CPU Market Share Losses

Adding to Intel's woes, new data from UBS revealed that the company lost server CPU market share in the first quarter. Intel's share dropped to 54.9%, while AMD grew to 27.4% and Arm Holdings (ARM) climbed to 17.7%. "Arm and AMD units outgrew and continued to gain share at the expense of Intel," UBS analyst Timothy Arcuri noted. This trend underscores Intel's challenges in its core business even as it pursues a foundry strategy.

Apple Deal and Foundry Ambitions

Earlier in the week, Intel shares surged on a report from Reuters, citing the Wall Street Journal, that the company had reached a preliminary agreement to manufacture chips for Apple devices.
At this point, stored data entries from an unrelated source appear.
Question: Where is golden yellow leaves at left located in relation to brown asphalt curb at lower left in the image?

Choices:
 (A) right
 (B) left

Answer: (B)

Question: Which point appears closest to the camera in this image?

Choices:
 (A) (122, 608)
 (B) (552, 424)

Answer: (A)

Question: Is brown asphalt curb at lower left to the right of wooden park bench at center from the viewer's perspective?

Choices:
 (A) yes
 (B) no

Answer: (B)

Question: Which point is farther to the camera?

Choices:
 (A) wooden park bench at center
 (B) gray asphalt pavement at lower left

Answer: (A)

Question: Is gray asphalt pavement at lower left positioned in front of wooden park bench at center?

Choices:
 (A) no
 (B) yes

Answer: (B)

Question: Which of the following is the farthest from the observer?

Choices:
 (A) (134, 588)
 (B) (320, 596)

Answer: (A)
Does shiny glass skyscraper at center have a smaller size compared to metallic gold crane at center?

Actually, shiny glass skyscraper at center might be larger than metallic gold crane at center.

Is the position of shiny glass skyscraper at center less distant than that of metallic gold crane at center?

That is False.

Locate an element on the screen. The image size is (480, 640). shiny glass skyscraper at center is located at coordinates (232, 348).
The deal was seen as a potential boost for Intel's foundry arm and U.S. chipmaking efforts, but details on volume, timeline, and specific chips remained scarce. The rally proved short-lived as profit-taking and broader market pressures took hold.

Financial Performance and Outlook

Intel reported first-quarter revenue of $13.6 billion, up 7% year-over-year, and guided second-quarter sales between $13.8 billion and $14.8 billion. CEO Lip-Bu Tan emphasized the "growing and essential role of the CPU in the AI era," while CFO David Zinsner cited stronger demand and improved supply. However, Intel Foundry posted a $2.4 billion loss for the quarter, though the company noted improvement from the prior period.
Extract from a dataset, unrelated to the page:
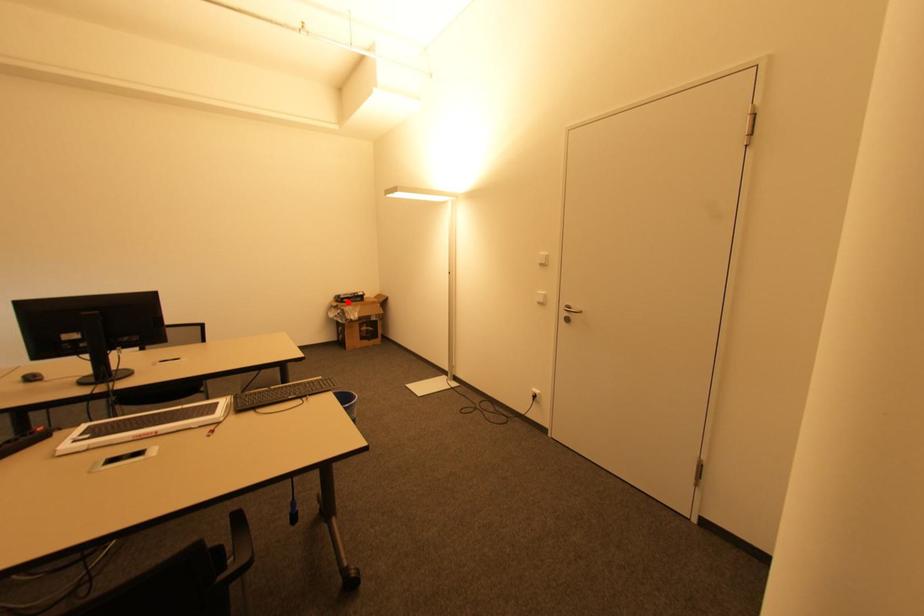
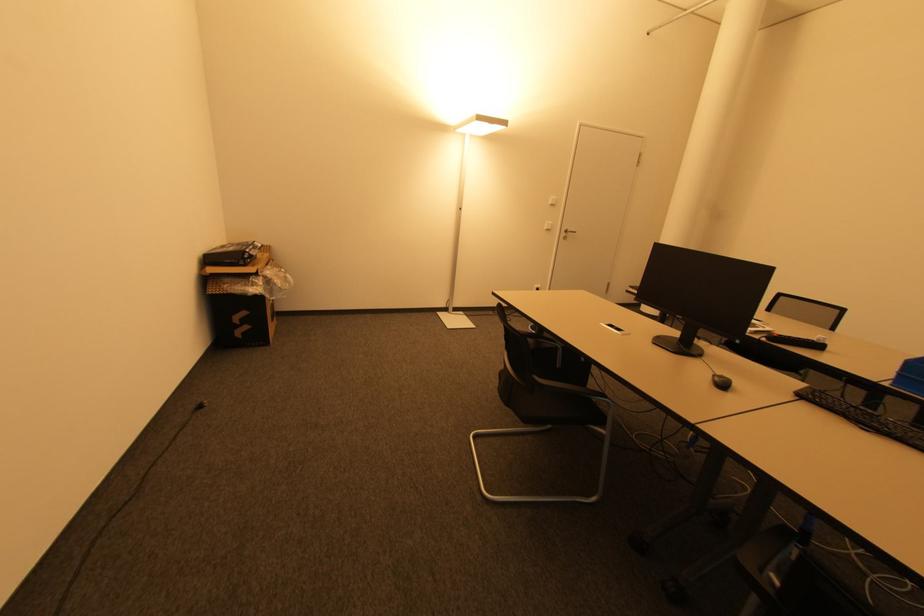
The point at the highlighted location is marked in the first image. Where is the corresponding point in the second image?

(251, 262)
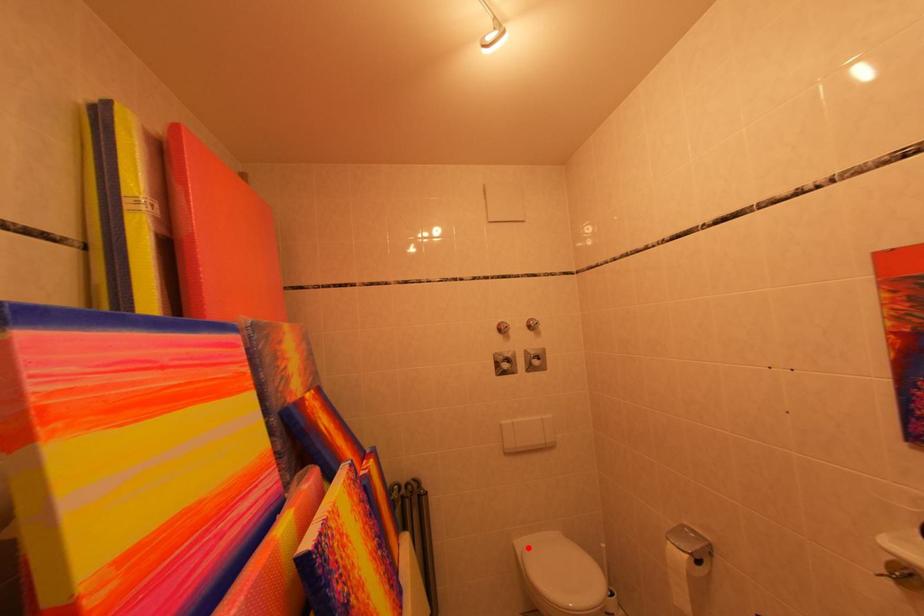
Analyst and Market Sentiment

The stock's recent rally has added over $440 billion to Intel's market cap since late March, while short sellers have accumulated more than $12 billion in paper losses, according to Bloomberg. Short interest remains near a 52-week high, indicating that many investors still bet against the stock. Analysts remain cautious: SemiAnalysis President Doug O'Loughlin noted that "TSMC is the real bottleneck," while Seaport Research's Jay Goldberg warned, "No company in history has ever fallen off the Moore's law curve and made it back on."
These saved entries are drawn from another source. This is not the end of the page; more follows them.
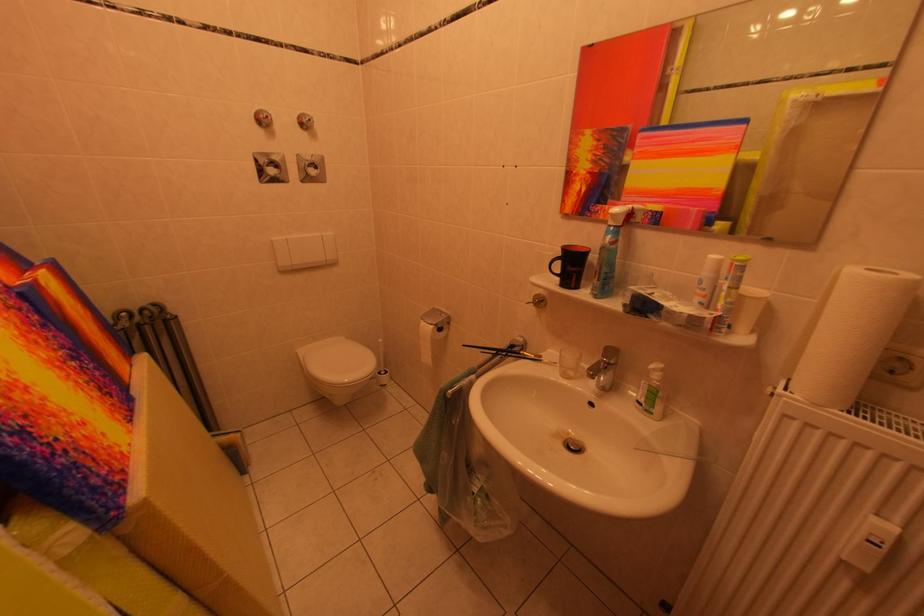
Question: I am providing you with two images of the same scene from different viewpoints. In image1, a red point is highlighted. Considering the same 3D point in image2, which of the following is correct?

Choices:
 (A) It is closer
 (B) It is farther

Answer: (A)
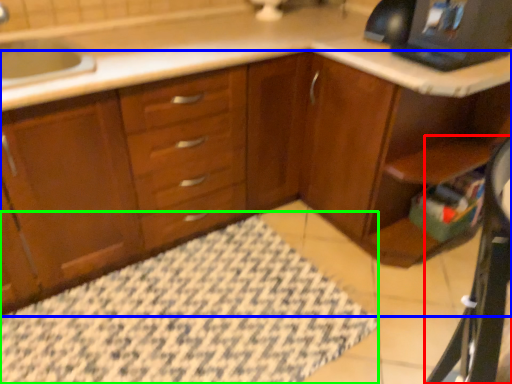
Question: Estimate the real-world distances between objects in this image. Which object is farther from computer desk (highlighted by a red box), cabinetry (highlighted by a blue box) or bath mat (highlighted by a green box)?

Choices:
 (A) cabinetry
 (B) bath mat

Answer: (A)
Technical Levels and Monday Outlook

Intel's Friday trading range spanned $105.02 to $110.57, with Thursday's close at $115.93 serving as a potential recovery target. Traders will watch chip futures, Treasury yields, and any updates on the Apple deal or other foundry customers. If the stock holds above Friday's low, selling pressure may ease, but a break below could signal further unwinding of the Apple-deal premium. A recovery toward $115.93 would indicate continued buyer interest, though the near-term outlook remains uncertain.

This article is for informational purposes only and does not constitute financial advice or a recommendation to buy or sell any security. Market data may be delayed. Always conduct your own research and consult a licensed financial advisor before making investment decisions.